Liz and Dave, I’ve read through the prologue and first three chapters of “A-Rod: The Many Lives of Alex Rodriguez,” and so far my initial response is the most important: I’m done reading prologues. I always find them frustrating. In this one, I feel as though Selena Roberts is trying too hard to place herself in the story for no good reason — she talks about walking up to A-Rod in a gym where he wasn’t expecting to find such a dogged reporter — and to psychoanalyze A-Rod. Also, she poses a question at the end, a point-blank, “I think you used steroids,” question, but she doesn’t let him answer. She’s trying to build tension, but it’s just frustrating.

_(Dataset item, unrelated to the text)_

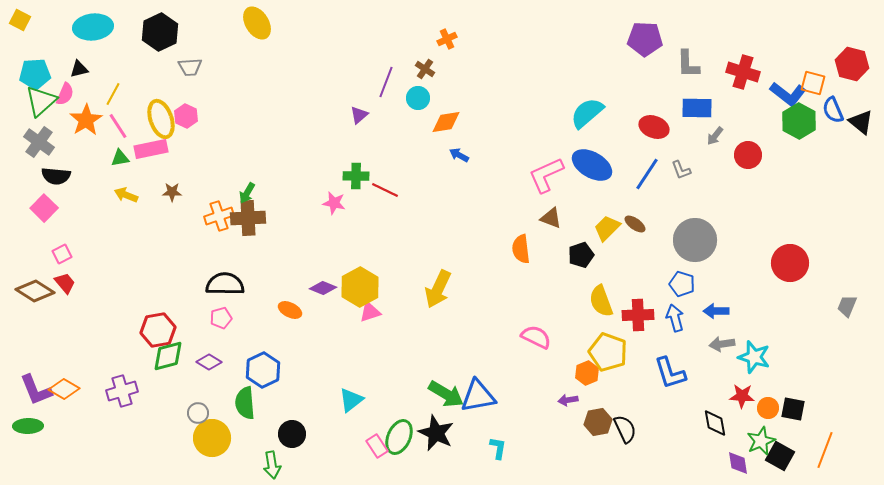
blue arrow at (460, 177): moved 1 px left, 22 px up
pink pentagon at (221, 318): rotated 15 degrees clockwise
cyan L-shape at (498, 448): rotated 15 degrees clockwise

The first chapters are full of Stuart Smalley-esque aphorisms, in which she places blame for A-Rod’s perceived desire to be loved at the feet of his father, who left the family when A-Rod was 10. It’s all about A-Rod wanting to be good enough to please others, and you can imagine A-Rod staring at himself in the mirror, “And doggone it, people like me!” I have to admit, I nearly chuckled out loud when I read one paragraph:
All Alex had ever wanted was to stand out. Baseball made him special. He loved the game, and it loved him right back. Baseball gave and gave to Alex. It supplied the attention he craved. It soothed the insecurities he battled. It filled holes opened by childhood abandonment. Baseball wasn’t like his father. Baseball never left him.

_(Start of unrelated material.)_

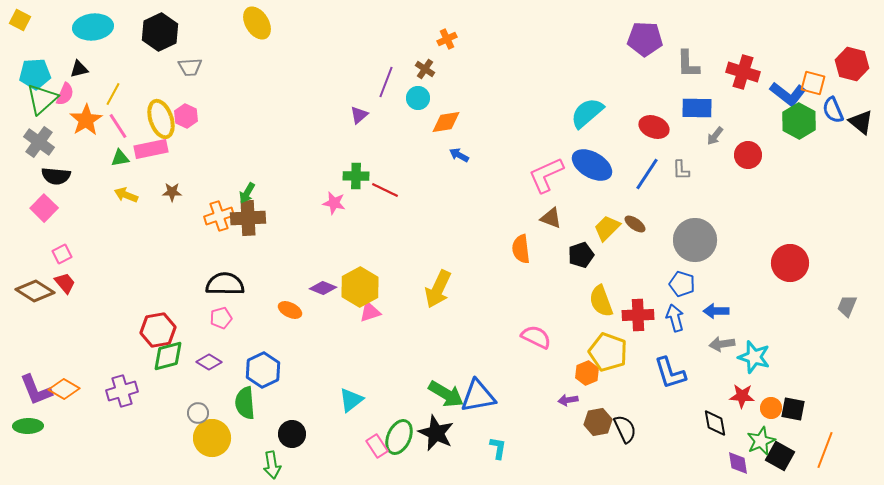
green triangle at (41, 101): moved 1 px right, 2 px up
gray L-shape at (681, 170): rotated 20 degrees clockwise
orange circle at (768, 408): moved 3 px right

The rest of the first three chapters jumped around in time and space too much. We go quickly from the nice retirement home A-Rod put his father up in after their reconciliation, to A-Rod’s secluded home outside Miami, to the Dominican Republic, Washington Heights, and back to the Dominican Republic. We jump from a cocky high school senior A-Rod, ready to be the number one draft pick, to A-Rod playing basketball and bored with baseball in his first years in high school, back to the night he was the number one draft pick. Did you guys feel disoriented, too?
It was a bit padded as well. Liz, we’ve wondered before whether the book as a little rushed to capitalize on the A-Rod steroid scandal. I mean, on top of the book cover is the blurb, “By the Sports Illustrated writer who broke the A-Rod steroids story.” Maybe stretching it into a book is why there are little asides that don’t further the story, like A-Rod jumping into his parents bed as a kid in chapter 1, called “The Good Son.” I mean, doesn’t every kid do that? Does that really tell us much about A-Rod? She’s trying to establish how much he loved his dad, I think, but I’m not sure that does it. It’s like a movie of a little boy who misses his dad, not like real life.
And about the accusations, there are a few peppered around that are really vague and frankly, seem unfair. In chapter 2, “The Phenom of Westminster,” she tells us, about his tuition to Westminster Christian School, a private school in Miami.
Tuition wasn’t cheap. The $5,000 yearly fee was too much for the Rodriguez family. There would be allegations that recruiting rules had been broken when Alex attended Westminster. His family received some financial aid, but school board administrators were never clear about who was paying the rest. No improprieties were ever proved. . . .
I’m always suspicious when writers use the passive voice. And also, this:
The pressure of expectations my have tended to make Alex cut corners when no shortcuts were necessary. Former classmates say he asked them how to cheat on tests.
She’s clearly trying to set up A-Rod as the kind of person who would cut corners to reach perfection but, again, it’s too boilerplate. At this far remove from High School, I can safely say that nearly everyone cheats or is the person other kids cheated from, at least once. She also makes an allegation that someone said A-Rod offered to pay him to take the SAT, but it’s not clear how true that is, or whether he ever did it. If he had, it would have made a good point. But since it’s a brief paragraph without much evidence to support it, it’s as thin as celluloid.
Then come allegations that maybe he used steroids in high school, because he bulked up in the summer between his sophomore and junior years and because “baseball sources” say he knew a dog-kennel owner who used them with greyhounds he raced. Perhaps because I’m not a big sports fan, I assume everyone at that level uses some kind of performance enhancement. Maybe it’s illegal drugs, maybe it’s blood doping, maybe it’s sleeping in an altitude chamber tent, but the effect is the same, right?
Mostly, I felt sorry for the mini-Alex Rodriguez. In 1993, during his senior year of high school, the Seattle Mariners had the number one pick and were heavily scouting Rodriguez. A Mariners scout took pictures of Rodriguez through the chain-link fence photographing every move, to make sure he wasn’t injured, according to Roberts. One wrong twitch, and no A-Rod. If it’s not crazy to do that to an 17-year-old, I’m not sure what is.
I had to have knowledgeable friends feel me in on why A-Rod is so important. He’s uniquely talented and uniquely unlikeable, and that could make for a fascinating biography. I can only hope we see some of that in further chapters.